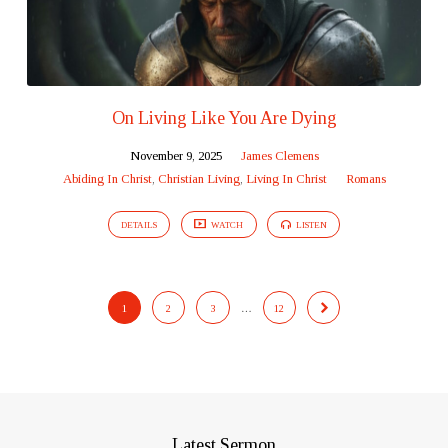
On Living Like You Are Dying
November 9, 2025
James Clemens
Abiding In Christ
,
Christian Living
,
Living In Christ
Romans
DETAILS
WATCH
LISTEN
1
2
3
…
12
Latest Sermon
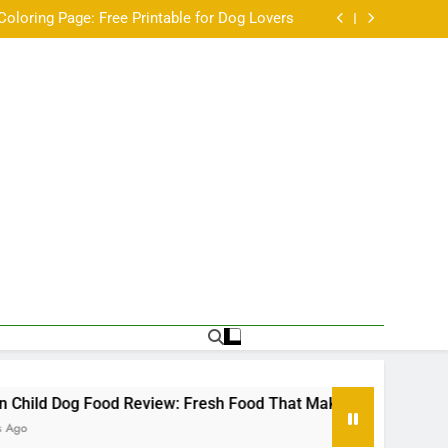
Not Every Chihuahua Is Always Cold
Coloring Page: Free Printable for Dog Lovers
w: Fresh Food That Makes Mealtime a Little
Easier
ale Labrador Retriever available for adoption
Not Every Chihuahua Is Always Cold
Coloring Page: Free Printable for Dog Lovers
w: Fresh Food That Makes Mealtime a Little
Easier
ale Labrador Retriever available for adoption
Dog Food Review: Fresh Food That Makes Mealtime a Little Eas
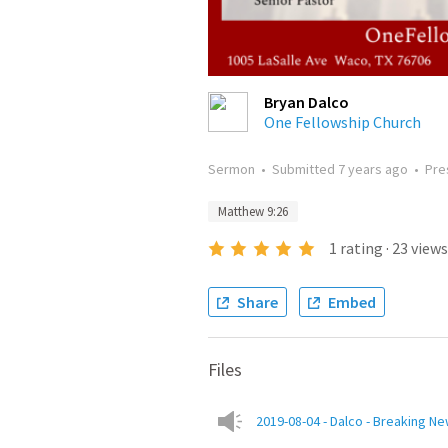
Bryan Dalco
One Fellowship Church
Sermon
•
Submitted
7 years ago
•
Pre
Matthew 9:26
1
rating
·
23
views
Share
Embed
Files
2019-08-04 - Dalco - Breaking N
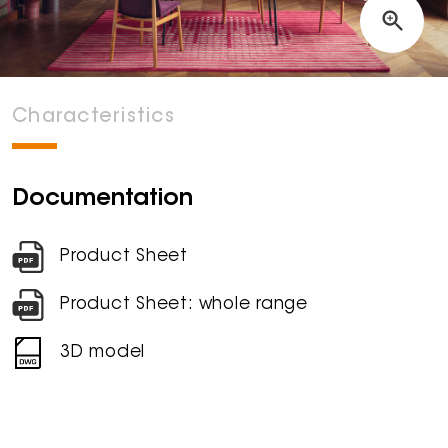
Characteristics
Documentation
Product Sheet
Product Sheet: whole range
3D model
------------------------------------------------
What is expected →
Could you transcribe the material above exactly, keeping every picture out?

The completed task →
On Living Like You Are Dying
November 9, 2025
James Clemens
Abiding In Christ
,
Christian Living
,
Living In Christ
Romans
DETAILS
WATCH
LISTEN
1
2
3
…
12
Latest Sermon
Not Every Chihuahua Is Always Cold
Coloring Page: Free Printable for Dog Lovers
w: Fresh Food That Makes Mealtime a Little
Easier
ale Labrador Retriever available for adoption
Not Every Chihuahua Is Always Cold
Coloring Page: Free Printable for Dog Lovers
w: Fresh Food That Makes Mealtime a Little
Easier
ale Labrador Retriever available for adoption
Dog Food Review: Fresh Food That Makes Mealtime a Little Eas
Bryan Dalco
One Fellowship Church
Sermon
•
Submitted
7 years ago
•
Pre
Matthew 9:26
1
rating
·
23
views
Share
Embed
Files
2019-08-04 - Dalco - Breaking N
Characteristics
Documentation
Product Sheet
Product Sheet: whole range
3D model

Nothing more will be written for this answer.